* _Tasks_:
1: In the email on x86 JIT support for stack arguments, transcribe the passage beginning with the words "On 4/2/26 4:51" and ending after the words "in native code.".
2: Answer these questions about the email on x86 JIT support for stack arguments:
(a) What is the email address of the sender of the reply?
(b) Which register addresses the stack area for extra arguments in BPF bytecode?
(c) How many arguments must a BPF function or kfunc exceed for the extra ones to go through the stack area?
3: Continue the email on x86 JIT support for stack arguments from where it stops.

Re: [PATCH bpf-next 07/10] bpf,x86: Implement JIT support for stack arguments

public inbox for bpf@vger.kernel.org
 help / color / mirror / Atom feed

From: Yonghong Song <yonghong.song@linux.dev>
To: Alexei Starovoitov <alexei.starovoitov@gmail.com>
Cc: bpf <bpf@vger.kernel.org>, Alexei Starovoitov <ast@kernel.org>,
	Andrii Nakryiko <andrii@kernel.org>,
	Daniel Borkmann <daniel@iogearbox.net>,
	"Jose E . Marchesi" <jose.marchesi@oracle.com>,
	Kernel Team <kernel-team@fb.com>,
	Martin KaFai Lau <martin.lau@kernel.org>
Subject: Re: [PATCH bpf-next 07/10] bpf,x86: Implement JIT support for stack arguments
Date: Thu, 2 Apr 2026 21:13:15 -0700	[thread overview]
Message-ID: <72f47124-1cab-4406-a6c1-3bed0c3579e8@linux.dev> (raw)
In-Reply-To: <CAADnVQ+5Aqxpk1bTw47xZQ5E0HOtf0-HHjmDFHaay7CDJ-7aKQ@mail.gmail.com>



On 4/2/26 4:51 PM, Alexei Starovoitov wrote:
> On Wed, Apr 1, 2026 at 6:28 PM Yonghong Song <yonghong.song@linux.dev> wrote:
>> Add x86_64 JIT support for BPF functions and kfuncs with more than
>> 5 arguments. The extra arguments are passed through a stack area
>> addressed by register r12 (BPF_REG_STACK_ARG_BASE) in BPF bytecode,
>> which the JIT translates to RBP-relative accesses in native code.

* _Data lines_:
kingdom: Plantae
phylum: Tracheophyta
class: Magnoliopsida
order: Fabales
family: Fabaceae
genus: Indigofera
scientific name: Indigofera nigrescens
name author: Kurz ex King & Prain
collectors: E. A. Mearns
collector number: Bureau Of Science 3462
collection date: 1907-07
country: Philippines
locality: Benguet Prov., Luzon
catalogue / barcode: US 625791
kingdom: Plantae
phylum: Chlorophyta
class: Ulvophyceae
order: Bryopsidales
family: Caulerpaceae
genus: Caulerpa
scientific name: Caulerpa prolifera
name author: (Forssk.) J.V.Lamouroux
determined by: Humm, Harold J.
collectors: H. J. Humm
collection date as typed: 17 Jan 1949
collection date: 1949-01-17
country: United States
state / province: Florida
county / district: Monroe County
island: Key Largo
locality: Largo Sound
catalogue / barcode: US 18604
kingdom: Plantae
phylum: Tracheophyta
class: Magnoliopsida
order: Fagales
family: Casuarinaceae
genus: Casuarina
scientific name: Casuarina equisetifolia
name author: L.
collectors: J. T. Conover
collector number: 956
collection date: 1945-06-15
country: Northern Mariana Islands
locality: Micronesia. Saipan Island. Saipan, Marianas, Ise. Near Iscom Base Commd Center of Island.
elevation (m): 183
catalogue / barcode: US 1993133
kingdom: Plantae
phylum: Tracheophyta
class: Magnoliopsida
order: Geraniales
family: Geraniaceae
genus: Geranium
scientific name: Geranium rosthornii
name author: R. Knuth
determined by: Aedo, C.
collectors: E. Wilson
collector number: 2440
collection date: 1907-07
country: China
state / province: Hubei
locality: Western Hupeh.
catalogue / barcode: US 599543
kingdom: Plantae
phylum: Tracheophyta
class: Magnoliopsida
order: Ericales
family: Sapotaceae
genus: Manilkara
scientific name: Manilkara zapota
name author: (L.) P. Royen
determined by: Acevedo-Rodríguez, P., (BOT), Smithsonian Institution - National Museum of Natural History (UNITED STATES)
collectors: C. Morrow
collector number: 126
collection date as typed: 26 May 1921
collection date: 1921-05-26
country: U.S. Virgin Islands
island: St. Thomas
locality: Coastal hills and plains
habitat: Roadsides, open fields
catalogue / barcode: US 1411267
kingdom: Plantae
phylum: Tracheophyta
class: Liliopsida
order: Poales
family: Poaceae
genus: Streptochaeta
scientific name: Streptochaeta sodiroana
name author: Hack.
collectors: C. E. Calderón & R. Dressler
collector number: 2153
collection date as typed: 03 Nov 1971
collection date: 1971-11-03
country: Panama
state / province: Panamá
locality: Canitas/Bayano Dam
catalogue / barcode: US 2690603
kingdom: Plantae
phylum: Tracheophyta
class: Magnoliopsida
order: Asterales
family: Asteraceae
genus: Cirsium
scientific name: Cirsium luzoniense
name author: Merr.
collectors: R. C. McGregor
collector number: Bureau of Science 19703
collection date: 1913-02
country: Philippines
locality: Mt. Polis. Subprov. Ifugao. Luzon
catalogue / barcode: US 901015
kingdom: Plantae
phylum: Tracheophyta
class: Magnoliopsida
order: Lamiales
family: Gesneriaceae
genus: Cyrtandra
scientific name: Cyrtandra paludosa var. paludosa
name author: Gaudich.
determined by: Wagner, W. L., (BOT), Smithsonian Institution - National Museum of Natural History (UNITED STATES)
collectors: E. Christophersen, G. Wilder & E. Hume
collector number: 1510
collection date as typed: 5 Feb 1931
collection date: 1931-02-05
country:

* _Solved problems_:
1:
On 4/2/26 4:51 PM, Alexei Starovoitov wrote:
> On Wed, Apr 1, 2026 at 6:28 PM Yonghong Song <yonghong.song@linux.dev> wrote:
>> Add x86_64 JIT support for BPF functions and kfuncs with more than
>> 5 arguments. The extra arguments are passed through a stack area
>> addressed by register r12 (BPF_REG_STACK_ARG_BASE) in BPF bytecode,
>> which the JIT translates to RBP-relative accesses in native code.

2:
(a) yonghong.song@linux.dev
(b) Register r12 (BPF_REG_STACK_ARG_BASE)
(c) 5

3:
>>
>> There are two possible approaches to allocate the stack arg area:
>>
>>    Option 1: Allocate a single combined region (incoming + max_outgoing)
>>      below the program stack in the function prologue. All r12-relative
>>      accesses become [rbp - prog_stack_depth - offset] where the 'offset'
>>      is the offset value in (incoming + max_outgoing) region. This is
>>      simple because the area is always at a fixed offset from RBP.
>>      The tradeoff is slightly higher stack usage when multiple callees
>>      have different stack arg counts — the area is sized to the maximum.
>>
>>    Option 2: Allocate each outgoing area individually at the call
>>      site, sized exactly to the callee's needs. This minimizes
>>      stack usage but significantly complicates the JIT: each call
>>      site must dynamically adjust RSP, and addresses of stack args
>>      would shift depending on context, making the offset
>>      calculations harder.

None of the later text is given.